After lending his mellifluous bass as the voice of King Neptune in "The SpongeBob SquarePants Movie" (2004), Tambor landed a regular role opposite John Lithgow on the short-lived sitcom "Twenty Good Years" (NBC, 2006). He went on to guest starring roles on "Law & Order" (NBC, 1990-2010) and "The New Adventures of Old Christine" (CBS, 2005-2010) before returning to the feature world to reprise his role in "Hellboy II: The Golden Army" (2008). Tambor next was the father of the bride (Sasha Barrese) and a socially-awkward soon-to-be brother-in-law (Zach Galifianakis) in "The Hangover" (2009), a raucous hit comedy about three groomsmen (Bradley Cooper, Ed Helms and Galifianakis) who try to hunt down the lost groom (Justin Bartha) following a wild night in Las Vegas. Tambor reprised the role for the sequel "The Hangover: Part II" (2011). Back to voice work, Tambor was Carl Murphy in "Monsters vs. Aliens" (2009), Lord Jamie in "Tangled" (2010), and Mr. Calvin Curdles in the direct-to-DVD "Scooby-Doo! Abracadabra-Doo" (2010).

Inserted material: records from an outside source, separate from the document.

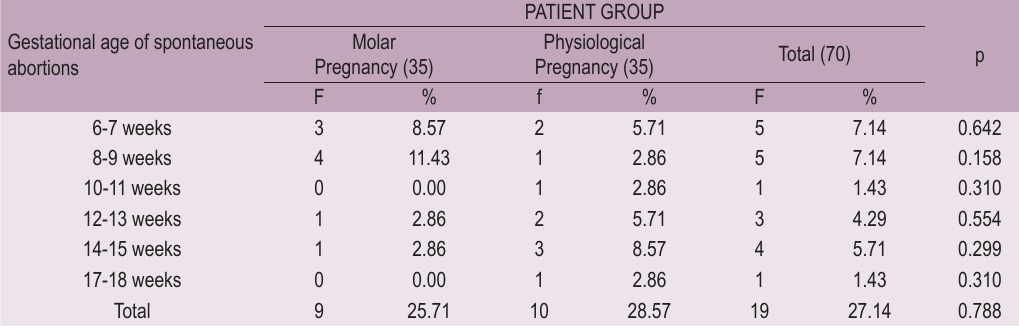
TABLE 4. Number and characteristics of patients according to number and gestational age of spontaneous abortions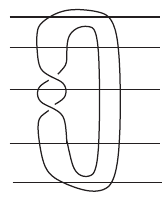
Figure 7: Basic elements and slicing of an Hopf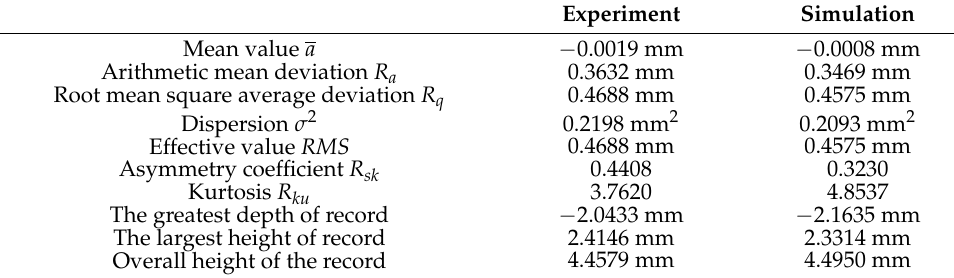
Table 2. Statistical characteristics of acceleration in vehicle CG.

The indefatigable Tambor remained a ubiquitous presence in film and on television, in both large- and small-budget productions covering nearly every genre imaginable. He lent his talent to the acclaimed indie dramedy "Win Win" (2011) alongside Paul Giamatti and popped up beside Jim Carrey for a turn in the family comedy "Mr. Popper's Penguins" (2011). On television, Tambor earned high marks in his supporting role as a frustrated actor and supportive father in the all-too-quickly canceled sitcom "Bent" (NBC, 2012). The following year he picked up a supporting turn in the based-on-fact crime drama "For the Love of Money" (2012) and appeared as a Machiavellian marketing executive in the anti-capitalism sci-fi mystery "Branded" (2012), neither of which garnered much box office attention. Drawing far more press was the announcement that "Arrested Development" (Netflix, 2013- ) would return for a fourth season on Netflix. Returning with Tambor were cast members Jason Bateman, Portia de Rossi, Jessica Walter, David Cross and Michael Cera, prompting devotees of the dysfunctional Bluth dynasty to once again hold out hope for a feature film adaptation.